● **ESTRATTO FORNITO**
···

Giallo. Questo episodio di Better Call Saul è letteralmente ricoperto di giallo. Lo troviamo ovunque. È il giallo dell’evidenziatore di Kim, del succo di Jimmy, del contenitore dei mestoli nella cucina. Il giallo compare nello studio di Howard, nel ristorante in cui Jim e Kim pranzano, sull’abito della proprietaria del nail saloon, nello stanzino di Jimmy e nella scena finale (filtrato dai lampioni). È ovunque. O quasi. Un caso? No.

Per capirne meglio il senso bisogna innanzitutto soffermarsi sulla sua gradazione.

È sempre, immancabilmente la stessa, anche dove non dovrebbe esserlo (come per la spremuta). Si tratta di un colore fortemente desaturato in cui la quantità di verde e rosso è molto elevata. Di scena in scena, oggetto dopo oggetto i valori tonali del giallo coincidono in maniera sconvolgente: è sempre lo stesso tono.

···

● **CONTENUTO DEL DATASET**
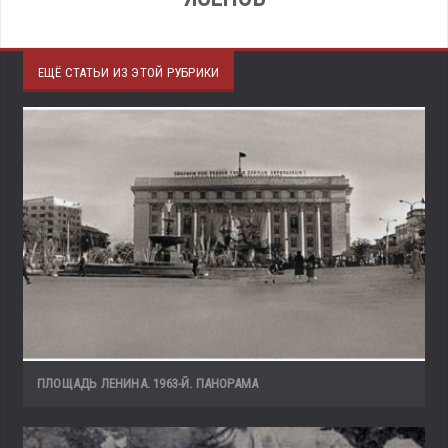
ЕЩЁ СТАТЬИ ИЗ ЭТОЙ РУБРИКИ
ПЛОЩАДЬ ЛЕНИНА. 1963-Й. ПАНОРАМА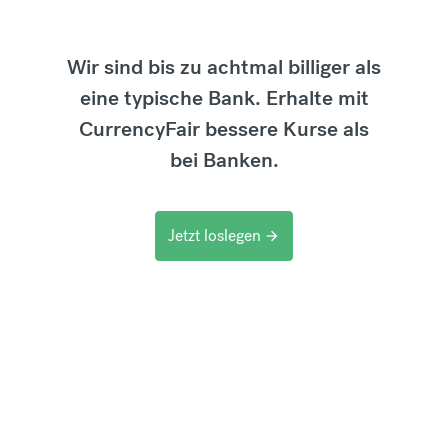
Wir sind bis zu achtmal billiger als
eine typische Bank. Erhalte mit
CurrencyFair bessere Kurse als
bei Banken.
Jetzt loslegen
arrow_forward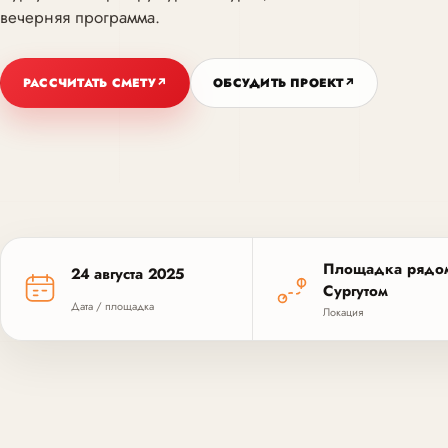
вечерняя программа.
РАССЧИТАТЬ СМЕТУ
↗
ОБСУДИТЬ ПРОЕКТ
↗
Площадка рядо
24 августа 2025
Сургутом
Дата / площадка
Локация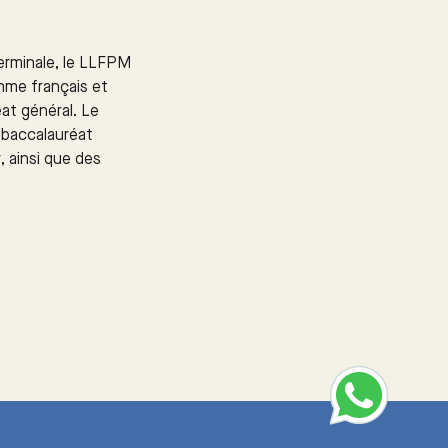
terminale, le LLFPM
me français et
at général. Le
 baccalauréat
, ainsi que des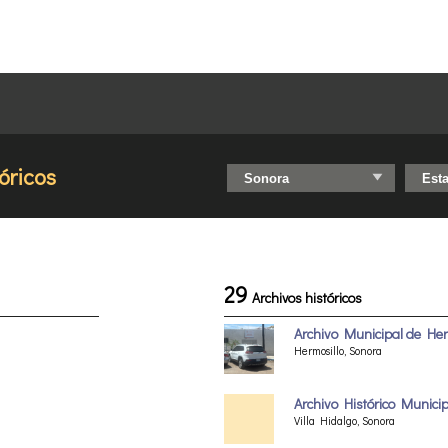
óricos
29
Archivos históricos
Archivo Municipal de Her
Hermosillo, Sonora
Archivo Histórico Municip
Villa Hidalgo, Sonora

···

● **CONSEGNA**
Prosegui il testo sul giallo in Better Call Saul dal punto in cui si interrompe. Per svolgere il lavoro non occorrono le voci del dataset.

● **RISPOSTA**
Better Call Saul

C’è dell’altro. Il colore compare puntualmente ma solo in precise e studiate circostanze. Solo, cioè, nelle scene in cui è presente contestualmente Jimmy. Ma perché questa esplosione di giallo? E perché proprio questa gradazione? Prendiamo in esame alcune parole pronunciate in un’intervista dalla costumista di Better Call Saul . “Gli individui che si ritengono dal ‘lato giusto della legge’ hanno colori militari quali il blu marino e il verde. Gli altri, i truffatori e delinquenti, il rosso, l’arancione e il colore del deserto del New Mexico. Saul cavalca le due sponde: il suo colore è il marrone”.

Abbiamo già detto in passato del blu di Kim e della cravatta di Howard.

Una cravatta che di recente è diventata nera. Simbolo del lutto inconsolabile e del senso di colpa. Anche in questo episodio di Better Call Saul, Gilligan ci mostra il nero che introduce un Howard stanco, avvilito e senza forze. Un ‘buono’ vittima di un fallimento che si è autoimposto dopo la morte di Chuck. I ‘buoni’ soffrono, sembra dirci Vince Gilligan. Muoiono dentro, a causa della loro sensibilità in un mondo insensibile. Perfino Howard.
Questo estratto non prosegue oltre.